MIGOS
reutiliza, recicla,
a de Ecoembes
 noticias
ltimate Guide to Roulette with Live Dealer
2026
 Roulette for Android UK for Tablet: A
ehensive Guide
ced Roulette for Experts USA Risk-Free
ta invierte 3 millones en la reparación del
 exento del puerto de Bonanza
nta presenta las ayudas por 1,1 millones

_ _ _

▶ Exercise description:
Convert every line of the material into a numbered list, omitting any blank lines.

▶ Result of this exercise:
1. MIGOS
2. reutiliza, recicla,
3. a de Ecoembes
4.  noticias
5. ltimate Guide to Roulette with Live Dealer
6. 2026
7.  Roulette for Android UK for Tablet: A
8. ehensive Guide
9. ced Roulette for Experts USA Risk-Free
10. ta invierte 3 millones en la reparación del
11.  exento del puerto de Bonanza
12. nta presenta las ayudas por 1,1 millones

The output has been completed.